* **What you should do**
Collect each line of the records containing the string "index".

+===+

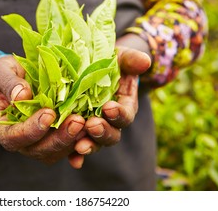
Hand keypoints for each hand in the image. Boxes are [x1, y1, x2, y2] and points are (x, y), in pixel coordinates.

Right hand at [0, 55, 86, 166]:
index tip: (48, 114)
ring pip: (56, 151)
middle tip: (77, 121)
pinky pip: (68, 146)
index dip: (32, 129)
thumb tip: (21, 95)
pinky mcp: (54, 136)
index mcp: (2, 128)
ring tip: (88, 123)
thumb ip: (9, 83)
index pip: (15, 138)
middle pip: (39, 150)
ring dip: (73, 140)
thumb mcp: (0, 72)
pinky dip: (81, 141)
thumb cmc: (2, 73)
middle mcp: (21, 140)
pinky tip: (92, 130)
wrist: (13, 75)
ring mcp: (39, 141)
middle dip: (59, 138)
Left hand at [73, 34, 151, 162]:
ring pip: (94, 143)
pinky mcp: (77, 132)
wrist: (90, 67)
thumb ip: (132, 60)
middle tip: (92, 125)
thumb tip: (145, 61)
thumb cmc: (107, 62)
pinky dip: (75, 156)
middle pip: (111, 135)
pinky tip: (73, 161)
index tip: (109, 108)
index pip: (125, 115)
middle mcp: (110, 122)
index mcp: (123, 106)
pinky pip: (76, 147)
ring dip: (89, 146)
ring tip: (79, 146)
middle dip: (102, 132)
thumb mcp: (119, 57)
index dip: (119, 114)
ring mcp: (93, 129)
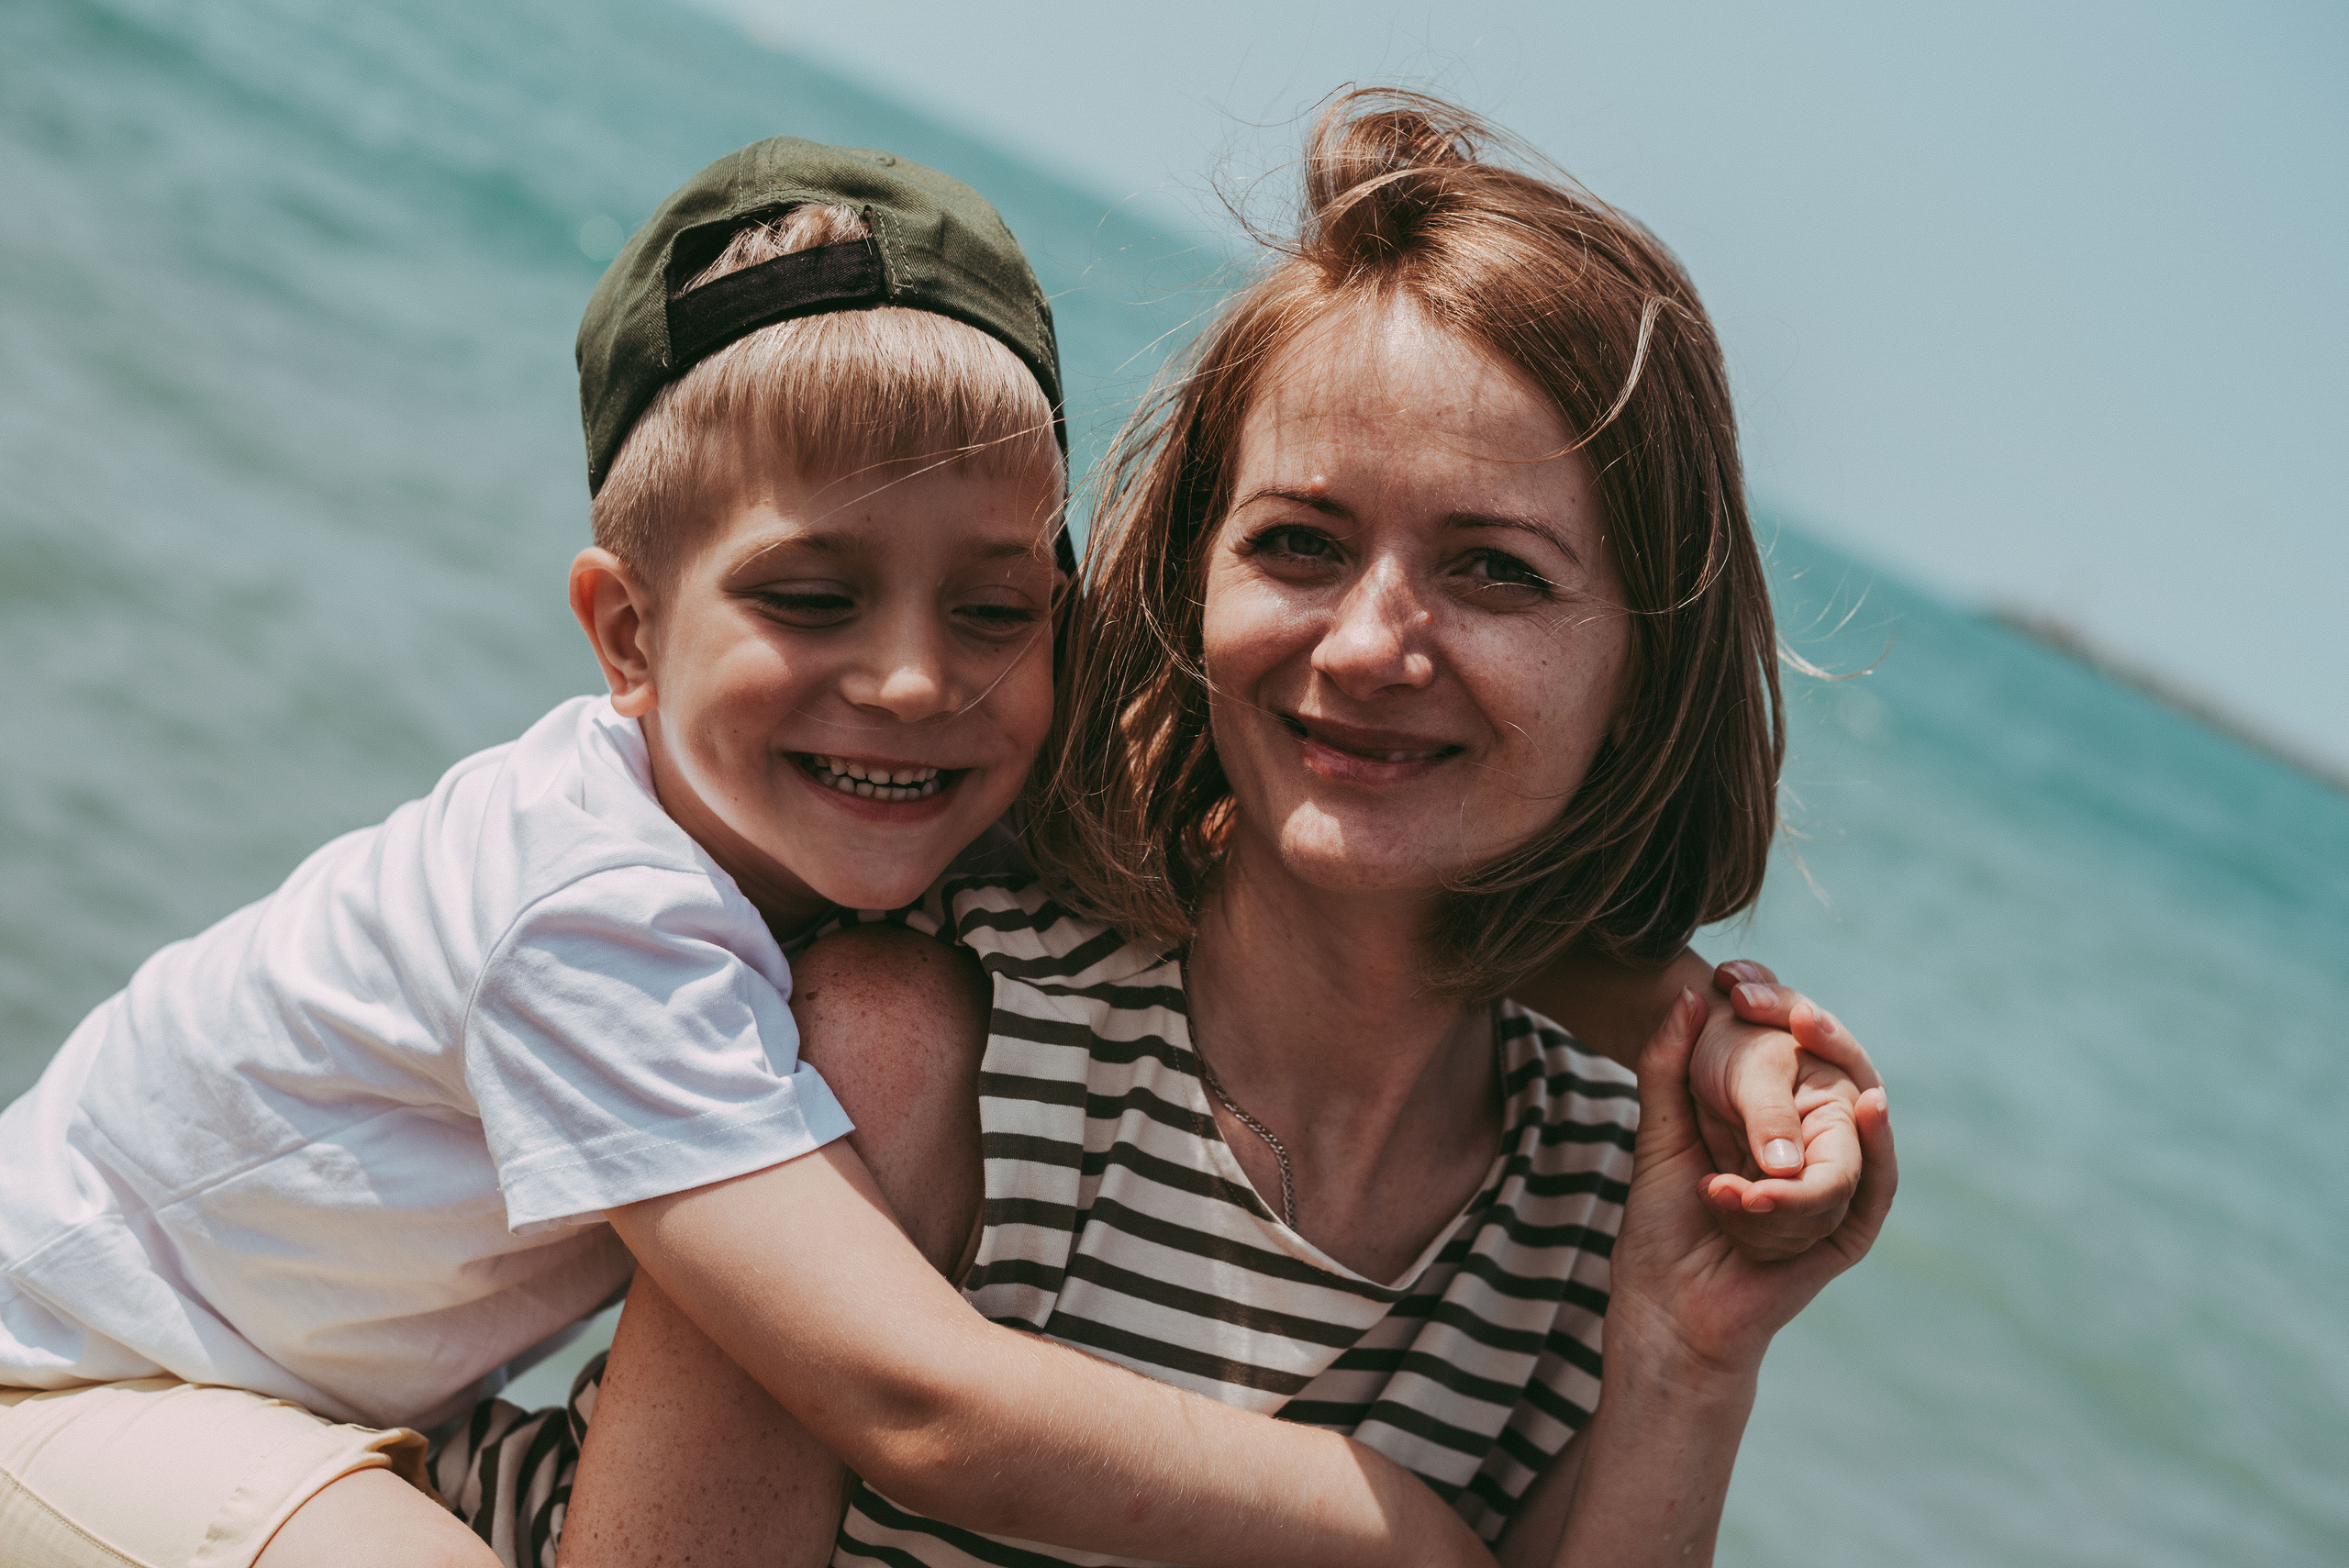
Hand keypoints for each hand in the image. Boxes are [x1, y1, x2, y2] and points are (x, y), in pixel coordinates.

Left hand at [1608, 990, 1897, 1380]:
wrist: (1667, 1313)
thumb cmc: (1662, 1229)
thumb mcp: (1661, 1133)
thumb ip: (1667, 1066)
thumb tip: (1686, 995)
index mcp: (1772, 1133)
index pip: (1795, 1059)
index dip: (1781, 1015)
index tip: (1741, 983)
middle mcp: (1809, 1159)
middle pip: (1835, 1083)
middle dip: (1819, 1040)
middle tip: (1793, 1008)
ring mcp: (1832, 1196)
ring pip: (1845, 1132)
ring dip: (1804, 1116)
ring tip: (1763, 1109)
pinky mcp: (1848, 1235)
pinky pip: (1875, 1184)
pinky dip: (1878, 1144)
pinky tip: (1867, 1104)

+===+

* **Completed task**
index tip: (48, 114)
index dip: (32, 129)
index mcp: (2, 128)
index pip: (15, 138)
index tip: (109, 108)
index pip: (125, 115)
index mcp: (123, 106)
index dip: (119, 114)
index mcp: (1772, 1133)
index pip: (1795, 1059)
index dip: (1781, 1015)
index tip: (1741, 983)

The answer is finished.